People with the same number can have significantly impaired speech or language skills and have difficulty carrying on a conversation and often feels like it's a chore after such a serious injury.

And at that moment, I understood why. It all made sense. I am pretty darn lucky to still be able to comprehend and carry conversations. This is, what I've learnt, what the medics call pure luck.

At the hospital, they asked me what day it was every day. The day of the week, the month, and even the year. I thought it was pretty funny at first. Like "Yay! This is gonna be easy!"

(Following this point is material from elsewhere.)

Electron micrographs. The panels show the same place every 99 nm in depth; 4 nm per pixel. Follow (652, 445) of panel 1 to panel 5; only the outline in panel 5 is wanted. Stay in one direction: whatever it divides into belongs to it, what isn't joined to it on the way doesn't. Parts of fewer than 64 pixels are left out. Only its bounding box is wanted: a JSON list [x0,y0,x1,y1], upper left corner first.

Sometimes, I was just a few days behind, like I was unaware that I said that date, three days ago. Other times, I would be completely off. I still remember that time I thought it was 2006; it was the first couple days after the induced coma. I definitely remember thinking, "What? I'm in a hospital in San Francisco? This is crazy expensive!" I laugh now because it's almost too ridiculous. This is what I refer to as my "delusional days."

You know that dizziness you get when you bump your head and the room spins? Imagine that times 10 and it lasts for seconds; except I didn't remember bumping my head. I would get this every time I lay down. I had to budget several seconds after every time I came back from a walk and laid down on the hospital bed. Once I was moved over to the rehab centre, my physiotherapist was able to do a simple maneuver to get rid of this. After that, the room didn't spin but would shake lightly. Apparently, this is something that no one can control. I just needed to wait and let my brain recover. This, I learnt, is called vertigo.

Those are just some of the struggles that I wanted to share. As you could probably tell through my articles, I am not so much of a "sit back and wait for it to happen" kinda woman, but more a "actively figure it out and move forward."

So despite what the doctors call a "life long recovery," I am determined to move past the incident and accept it as a past. Now what? Am I still going to pursue an entrepreneurial career in SF? What is my next move?

I've spent majority of my life focusing on my career and it's about time I learn a little bit about my heritage. And I'd like to do both. I've spent the last couple months scoping out the scene in China to see how I could fit into the technology startup ecosystem.

I've never half-assed anything before and don't plan to start now.

I am currently writing this piece on a plane as I fly to Hong Kong. I will continue private rehab there and it looks like I won't be wearing my heels anytime soon so... hello flats! I have packed my stuff as I head off to my new home on the other side of the world.